Here's the stderr captured by LSF: stderr.txt.gz
This is how I set up LocalCluster:
worker_kwargs = {
"n_workers": n_workers,
"memory_limit": "64G",
"memory_target_fraction": 0.95,
"memory_spill_fraction": 0.99,
"memory_pause_fraction": False,
# "memory_terminate_fraction": False,
}
# do not kill worker at 95% memory level
dask.config.set({"distributed.worker.memory.terminate": False})
dask.config.set({"distributed.scheduler.allowed-failures": 50})
# setup Dask distributed client
cluster = LocalCluster(**worker_kwargs)
client = Client(cluster)
The first entry in those logs is this
Process Dask Worker process (from Nanny):
Traceback (most recent call last):
File "/home/chunj/miniconda3/envs/seqc/lib/python3.7/multiprocessing/process.py", line 297, in _bootstrap
self.run()
File "/home/chunj/miniconda3/envs/seqc/lib/python3.7/multiprocessing/process.py", line 99, in run
self._target(*self._args, **self._kwargs)

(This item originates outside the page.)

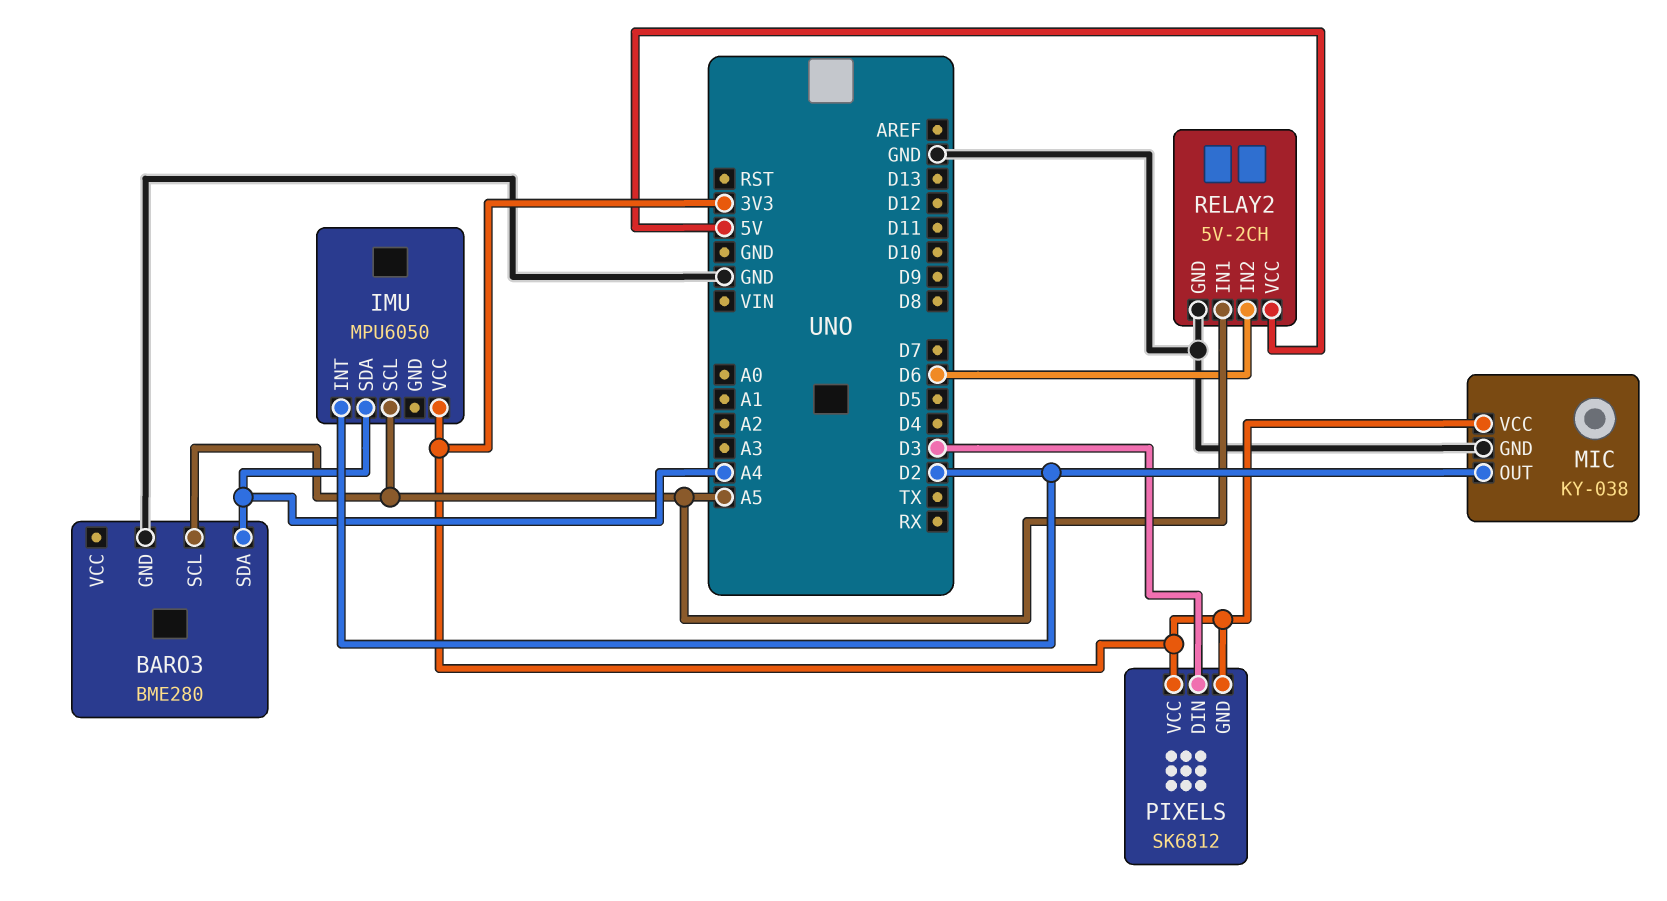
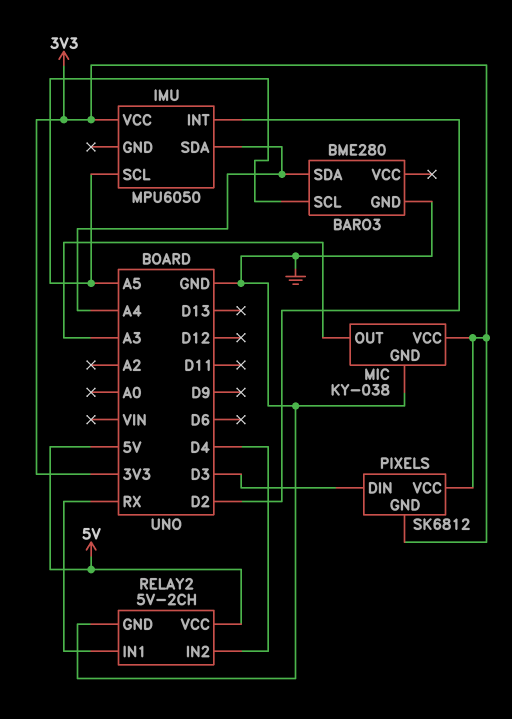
MIC pin OUT: D2 -> A3
RELAY2 pin IN1: A5 -> RX
RELAY2 pin IN2: D6 -> D4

File "/home/chunj/miniconda3/envs/seqc/lib/python3.7/site-packages/distributed/process.py", line 191, in _run
target(*args, **kwargs)
File "/home/chunj/miniconda3/envs/seqc/lib/python3.7/site-packages/distributed/nanny.py", line 728, in _run
worker = Worker(**worker_kwargs)
File "/home/chunj/miniconda3/envs/seqc/lib/python3.7/site-packages/distributed/worker.py", line 489, in __init__
os.makedirs(local_directory)
File "/home/chunj/miniconda3/envs/seqc/lib/python3.7/os.py", line 223, in makedirs
mkdir(name, mode)
FileExistsError: [Errno 17] File exists: '/fscratch/chunj/rna-velocity/CMI/dask-worker-space'
Looking at recent code it looks like this line was changed
- os.makedirs(local_directory)
+ os.makedirs(local_directory, exist_ok=True)
Please upgrade Dask and distributed
conda install dask
or
pip install dask[complete] --upgrade
I'm using Dask 2.21.0. Looks like I can upgrade to 2.25.0, but are you saying the following exception caused all those A, B, C, and D errors later?
FileExistsError: [Errno 17] File exists: '/fscratch/chunj/rna-velocity/CMI/dask-worker-space'
That's my guess, yes. Is it easy for you to try?
Okay. Will try and let you know. Thanks.
So far I haven't seen this issue since the upgrade.
I'm glad to hear it. I'm going to close this for now in hopes that the issue is resolved. We'll reopen if this still persists for someone on latest release.